Home Departments: Middle Eastern and North African Studies (MENAS), Roshan Program in Persian & Iranian Studies
SLAT Area of Specialization: Instructional Dimensions of L2 Learning
Kamran Talattof received his Ph. D. from The University of Michigan in 1996, and he has been teaching at the University of Arizona since 1999 after teaching at Princeton University for three years. He is currently a full professor for the Department of Near Eastern Studies while holding an affiliation with the Department of Gender & Women's Studies and the Graduate Program in Second Language Acquisition and Teaching.

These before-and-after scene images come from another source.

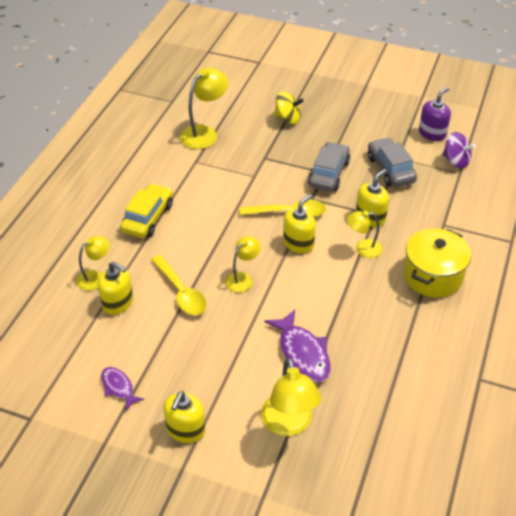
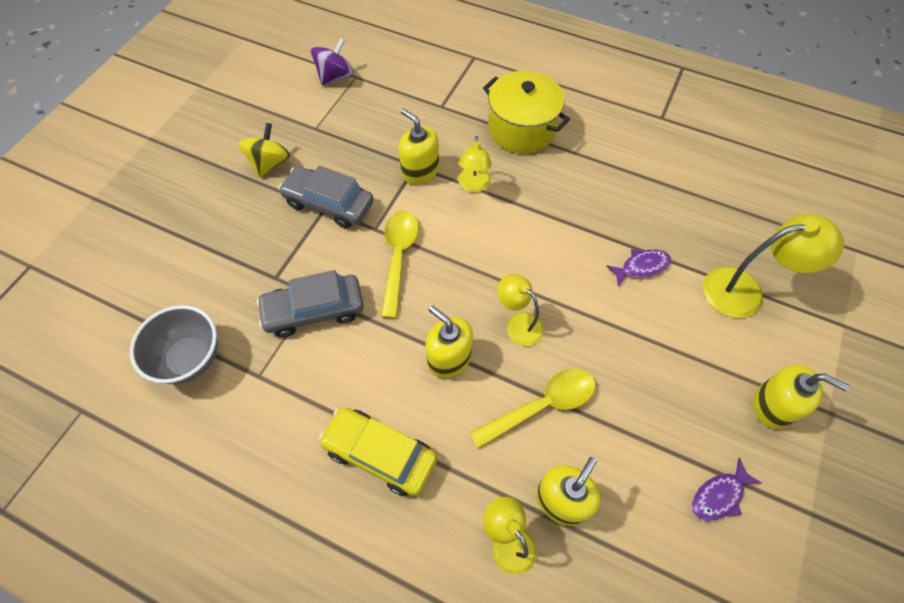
camera: 85 degrees left, 15 degrees up
(204, 133) = (190, 359): yellow lamp -> grey bowl
(288, 118) = (193, 239): yellow spinning top -> yellow spinning top (270, 163)
(298, 243) = (458, 252): yellow soap dispenser -> yellow soap dispenser (449, 358)
(302, 353) = (641, 267): purple fish -> purple fish, size x0.58
(390, 169) = (335, 138): grey car -> grey car (314, 311)
(432, 133) = (277, 88): purple soap dispenser -> none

He has taught courses on classical and modern Persian literature, Iranian cinema, Iranian history, the Persian language, and Middle Eastern Women's writings. Kamran Talattof has received a few awards for his teaching and services to the field of Persian and Iranian Studies. He has served on several national and international committees within academic associations and on the editorial committees of academic journals, as well as on several ad-hoc international committees. He's authored, co-edited, and co-translated books focusing on issues of gender, sexuality, ideology, culture, and Persian language pedagogy. His articles also focus on gender, ideology, culture, and fundamentalism. Kamran Talattof is the Founding Chair of the Roshan Graduate Interdisciplinary Program in Persian and Iranian Studies.